Our flat is on the top floor of a squat concrete block. We go up the stairwell that always smells of piss and unlock the door. The fumes of turpentine and oil paints settle thickly on the back of my tongue as soon as we enter. The place is hardly an ideal artist’s studio, but the rent’s affordable and the skylights set into the flat roof make it bright, if cold. Chloe’s paintings are stacked against the living-room walls, white-edged rectangles whose images it’s too dark to see. I’d been surprised at first by how representational her style is, expecting it to be bolder and more abstract. Instead there’s an impressionistic quality and an almost chiaroscuro treatment of light that reminds me of film noir. I like it, although I have secret doubts about the unfinished portrait of me that stands on an easel by the window. Technically it’s one of her best, but the expression on the face isn’t one I recognize. Maybe I just don’t know myself very well.
Neither of us makes any move to put on the light. I stand in the bedroom doorway, watching as Chloe switches on the electric fire. A faint hum comes from it as the elements begin to snap and glow yellow.
‘So are you going to tell me what that was about?’
Chloe keeps her back to me as she begins to undress. ‘Nothing. He’s just someone I used to know.’
Something swells in my chest and throat. It takes me a moment to realize it’s jealousy.
‘You mean you used to go out with him?’
‘With Lenny?’ Her shock is unfeigned. ‘God, no.’
‘What, then?’
She comes over to me in her underwear. ‘Sean…’
I move her arms from around me. I don’t know whether I’m angry because I felt helpless outside, or because I suddenly feel I don’t know her. She sighs.
‘He used to be a customer in a bar I used to work at. OK? You get to meet all sorts. That’s all.’
She looks up at me, eyes open and candid. In the familiar surroundings of the flat the memory of the encounter is already starting to fade. And I’ve no reason not to believe her.
‘OK,’ I say.
I undress and get into bed. We lie in the dark without touching, the air in the bedroom frigid even with the electric fire. Chloe stirs and moves over, kissing me, murmuring my name. We make love, but afterwards I lie awake, staring at the skylight.
‘Yasmin said something weird tonight,’ I tell her. ‘That you were “doing all right”. Why would she say that?’
‘I don’t know. That’s Yasmin for you.’
‘So there’s nothing I should know?’
In the dark I can’t see her face. But a glint of light from it tells me her eyes are open.

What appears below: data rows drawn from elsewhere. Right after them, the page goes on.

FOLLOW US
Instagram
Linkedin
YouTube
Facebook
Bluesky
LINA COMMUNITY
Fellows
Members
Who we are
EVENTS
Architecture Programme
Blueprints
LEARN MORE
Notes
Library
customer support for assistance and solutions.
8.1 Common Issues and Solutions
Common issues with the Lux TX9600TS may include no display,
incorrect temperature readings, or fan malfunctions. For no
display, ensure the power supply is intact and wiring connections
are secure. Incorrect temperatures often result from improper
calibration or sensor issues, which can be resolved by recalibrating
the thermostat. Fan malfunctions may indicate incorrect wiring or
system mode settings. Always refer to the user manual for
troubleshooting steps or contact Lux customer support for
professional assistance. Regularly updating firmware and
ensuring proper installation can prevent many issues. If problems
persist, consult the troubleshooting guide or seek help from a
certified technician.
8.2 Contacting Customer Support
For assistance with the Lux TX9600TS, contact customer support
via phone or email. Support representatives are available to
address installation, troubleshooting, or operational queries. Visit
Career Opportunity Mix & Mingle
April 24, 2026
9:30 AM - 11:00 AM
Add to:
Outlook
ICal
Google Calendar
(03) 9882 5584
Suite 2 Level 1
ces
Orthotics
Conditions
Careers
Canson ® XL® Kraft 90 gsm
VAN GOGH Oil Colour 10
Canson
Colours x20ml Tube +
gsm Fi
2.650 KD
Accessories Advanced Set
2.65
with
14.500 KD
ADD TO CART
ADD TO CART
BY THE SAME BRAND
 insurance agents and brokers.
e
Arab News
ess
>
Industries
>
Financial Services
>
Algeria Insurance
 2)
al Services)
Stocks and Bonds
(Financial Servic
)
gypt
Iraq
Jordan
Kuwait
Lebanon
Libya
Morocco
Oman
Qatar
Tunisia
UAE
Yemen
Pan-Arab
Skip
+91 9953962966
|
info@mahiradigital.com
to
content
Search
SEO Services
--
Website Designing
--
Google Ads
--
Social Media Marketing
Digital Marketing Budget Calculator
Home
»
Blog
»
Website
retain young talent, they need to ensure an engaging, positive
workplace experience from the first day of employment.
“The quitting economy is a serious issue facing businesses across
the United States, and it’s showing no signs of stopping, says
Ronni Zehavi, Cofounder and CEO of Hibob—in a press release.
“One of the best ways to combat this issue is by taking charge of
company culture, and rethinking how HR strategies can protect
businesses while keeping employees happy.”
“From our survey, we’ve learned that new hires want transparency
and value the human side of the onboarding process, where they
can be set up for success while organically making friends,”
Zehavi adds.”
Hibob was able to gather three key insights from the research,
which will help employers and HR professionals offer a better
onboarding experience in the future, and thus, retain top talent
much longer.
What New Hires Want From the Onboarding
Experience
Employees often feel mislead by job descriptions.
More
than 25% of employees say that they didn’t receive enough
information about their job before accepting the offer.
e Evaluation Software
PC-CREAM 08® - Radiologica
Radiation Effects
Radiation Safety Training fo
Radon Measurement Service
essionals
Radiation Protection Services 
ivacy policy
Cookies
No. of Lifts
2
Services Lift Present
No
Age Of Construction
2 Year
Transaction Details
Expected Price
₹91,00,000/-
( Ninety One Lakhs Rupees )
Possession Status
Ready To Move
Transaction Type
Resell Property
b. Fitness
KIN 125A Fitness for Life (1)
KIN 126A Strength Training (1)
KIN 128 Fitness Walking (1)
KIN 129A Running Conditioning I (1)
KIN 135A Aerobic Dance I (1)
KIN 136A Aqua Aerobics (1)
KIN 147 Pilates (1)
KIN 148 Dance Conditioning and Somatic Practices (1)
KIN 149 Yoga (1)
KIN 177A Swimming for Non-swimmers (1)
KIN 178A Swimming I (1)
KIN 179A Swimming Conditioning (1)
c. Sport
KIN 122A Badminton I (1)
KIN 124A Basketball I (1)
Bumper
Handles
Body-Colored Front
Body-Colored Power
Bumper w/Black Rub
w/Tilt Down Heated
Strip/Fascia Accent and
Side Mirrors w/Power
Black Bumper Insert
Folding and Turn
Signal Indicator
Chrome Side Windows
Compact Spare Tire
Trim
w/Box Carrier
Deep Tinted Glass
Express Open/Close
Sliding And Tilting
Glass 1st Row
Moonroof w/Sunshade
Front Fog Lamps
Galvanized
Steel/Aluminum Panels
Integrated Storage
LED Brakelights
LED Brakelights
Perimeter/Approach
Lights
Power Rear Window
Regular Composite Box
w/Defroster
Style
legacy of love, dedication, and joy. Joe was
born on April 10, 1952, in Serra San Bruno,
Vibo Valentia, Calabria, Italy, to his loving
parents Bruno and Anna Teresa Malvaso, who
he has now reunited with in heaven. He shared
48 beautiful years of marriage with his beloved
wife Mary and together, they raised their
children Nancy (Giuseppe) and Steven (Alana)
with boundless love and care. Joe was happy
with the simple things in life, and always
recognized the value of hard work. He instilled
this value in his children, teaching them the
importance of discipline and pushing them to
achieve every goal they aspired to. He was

‘Of course not,’ she says. ‘Why would there be?’
5
I’M PACKED AND ready to leave when Mathilde comes to the loft next morning. I know who it is before I see her, can already distinguish between her steady tread and the slap of Gretchen’s flip-flops. Her eyes go to the fastened rucksack by the bed, but if she draws any conclusions she keeps them to herself. She’s carrying a tray, on which is a plate of food and a roll of clean bandage. And also an extra treat this morning: a steaming bowl of coffee.
‘I’ve brought your breakfast,’ she says, setting down the tray. ‘Can I change your dressing?’
I sit on the mattress and roll up the leg of my jeans. The bandage is frayed and filthy from my abortive night-time excursion. If not for that I could almost believe I’d dreamed the whole thing. In daylight, the memory of the silent assembly of statues seems unreal, and I’ve convinced myself the scream I heard was only a fox after all. Probably caught in one of Arnaud’s traps.
I can sympathize.
‘Will you drive me to the road later?’ I ask, as Mathilde begins to unfasten the bandage. She makes no comment on its soiled condition.
‘You’re leaving?’
‘Straight after breakfast. I’d like to make an early start.’
The decision was fully formed when I woke. If I can make it down to the wood and back, then I’m fit enough to travel. I could walk to the road on my own, but there’s no point in tiring myself before I start. I still don’t know what I’ll do or where I’ll go, but my latest run-in with Arnaud has convinced me I’m better off taking my chances rather than staying here any longer.
Mathilde continues to unwrap the bandage. ‘Are you sure?’
‘If you can drive me as far as the road I can hitch from there.’
‘As you wish.’
Even though I’ve no reason to, I feel disappointed by her lack of reaction. I watch as she removes the bandage and peels off the dressing pads. When the last covering comes away I’m relieved that my foot doesn’t appear any worse. In fact it seems better; the swelling has gone down and the wounds themselves appear less livid.
‘It doesn’t look as bad, does it?’ I say, hoping for confirmation.
Mathilde doesn’t answer. She gently turns my foot this way and that, then lightly touches the lip of one wound.
‘Does that hurt?’
‘No.’ I study her as she continues to examine it. ‘Is it OK?’
She doesn’t answer. Her face is impassive as she lays her hand on my forehead. ‘Do you feel hot? Feverish?’